Volgens de huidige wetgeving is het financieel toegestaan ​​om 50 weken vakantie op te bouwen zonder belasting te betalen. Door deze limiet toe te passen, voorkomt de Belastingdienst dat er te lang uitstel van betaling van belastingen plaatsvindt. Als de werknemer meer dan 50 weken vakantie heeft gespaard, is de werkgever over dit eigen risico loonbelasting verschuldigd.

Om werknemers de mogelijkheid te geven eerder met pensioen te gaan, heeft de nieuwe pensioenovereenkomst deze grens van opgebouwde vakantieweken verhoogd van 50 naar 100. De werkgever kan extra vakantie creëren door bijvoorbeeld (deels) overwerk of ploegenarbeid te betalen met een extra toename van vakantie. Een werkgever kan oudere werknemers echter niet zomaar een paar weken extra vakantietijd beloven. Dit laatste blijft een regeling voor vervroegde uittreding en er kan een RVU-boete worden opgelegd. Wanneer dit gaat gebeuren is nog niet duidelijk, maar de verwachting is dat dit pas zal gebeuren nadat de vernieuwing van het pensioenstelsel nader is uitgewerkt.

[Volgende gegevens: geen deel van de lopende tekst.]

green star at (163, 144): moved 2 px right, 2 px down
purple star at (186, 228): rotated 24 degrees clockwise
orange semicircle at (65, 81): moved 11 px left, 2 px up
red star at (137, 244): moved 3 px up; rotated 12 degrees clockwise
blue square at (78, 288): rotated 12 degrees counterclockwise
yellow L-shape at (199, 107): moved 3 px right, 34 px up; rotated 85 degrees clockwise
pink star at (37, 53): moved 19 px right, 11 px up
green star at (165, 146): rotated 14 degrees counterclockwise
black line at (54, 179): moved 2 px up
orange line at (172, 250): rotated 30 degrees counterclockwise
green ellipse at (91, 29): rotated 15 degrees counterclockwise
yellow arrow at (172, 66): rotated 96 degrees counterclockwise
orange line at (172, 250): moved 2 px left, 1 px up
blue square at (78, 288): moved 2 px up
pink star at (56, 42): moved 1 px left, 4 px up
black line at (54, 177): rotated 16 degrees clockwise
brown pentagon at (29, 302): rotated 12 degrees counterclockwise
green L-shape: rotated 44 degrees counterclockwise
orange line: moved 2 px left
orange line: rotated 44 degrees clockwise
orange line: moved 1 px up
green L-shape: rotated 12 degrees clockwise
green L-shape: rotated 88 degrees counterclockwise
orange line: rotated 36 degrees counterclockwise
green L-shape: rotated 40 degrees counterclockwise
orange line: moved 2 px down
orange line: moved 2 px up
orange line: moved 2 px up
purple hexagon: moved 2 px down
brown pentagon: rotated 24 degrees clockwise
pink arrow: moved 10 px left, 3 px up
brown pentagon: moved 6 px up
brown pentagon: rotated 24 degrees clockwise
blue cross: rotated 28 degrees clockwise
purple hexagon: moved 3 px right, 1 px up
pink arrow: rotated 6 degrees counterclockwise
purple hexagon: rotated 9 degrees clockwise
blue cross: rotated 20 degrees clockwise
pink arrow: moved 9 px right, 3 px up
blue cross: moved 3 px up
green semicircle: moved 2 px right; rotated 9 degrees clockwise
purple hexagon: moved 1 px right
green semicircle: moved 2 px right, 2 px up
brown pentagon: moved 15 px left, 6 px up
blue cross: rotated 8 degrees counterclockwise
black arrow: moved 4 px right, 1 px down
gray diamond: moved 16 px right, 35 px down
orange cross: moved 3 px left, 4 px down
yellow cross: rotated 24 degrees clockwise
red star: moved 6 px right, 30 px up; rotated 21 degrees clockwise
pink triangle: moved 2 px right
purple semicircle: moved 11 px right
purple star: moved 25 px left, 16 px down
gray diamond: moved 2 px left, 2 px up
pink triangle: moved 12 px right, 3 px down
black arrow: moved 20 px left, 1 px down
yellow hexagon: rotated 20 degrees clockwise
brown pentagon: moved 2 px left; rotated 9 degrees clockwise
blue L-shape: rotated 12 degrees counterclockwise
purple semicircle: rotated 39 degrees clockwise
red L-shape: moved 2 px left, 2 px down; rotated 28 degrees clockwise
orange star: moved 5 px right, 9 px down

Nederlandse schrijver: Cornelien Donner-Brursma, Senior Consultant en Pensioenadvocaat KWPS, email: broersma@kwps.nl, www.kwps.nl

Genomen van https://www.salarisnet.nl/2019/07/dit-merkt-u-in-2020-van-het-nieuwe-pensioen/

Publicatiedatum: 12.07.2019
Tags:

Nieuwsbrief abonnement

Open een BV in Nederland

Open een BV in Nederland

Turnkey bedrijfsregistratie.

Meer>
logo nalog

Wat vind je van deze site? ​

Het doel van uw beroep?

Voer geen persoonlijke informatie in, zoals naam, burgerservicenummer of telefoonnummer. Wij reageren niet op vragen, opmerkingen en klachten die via dit formulier binnenkomen.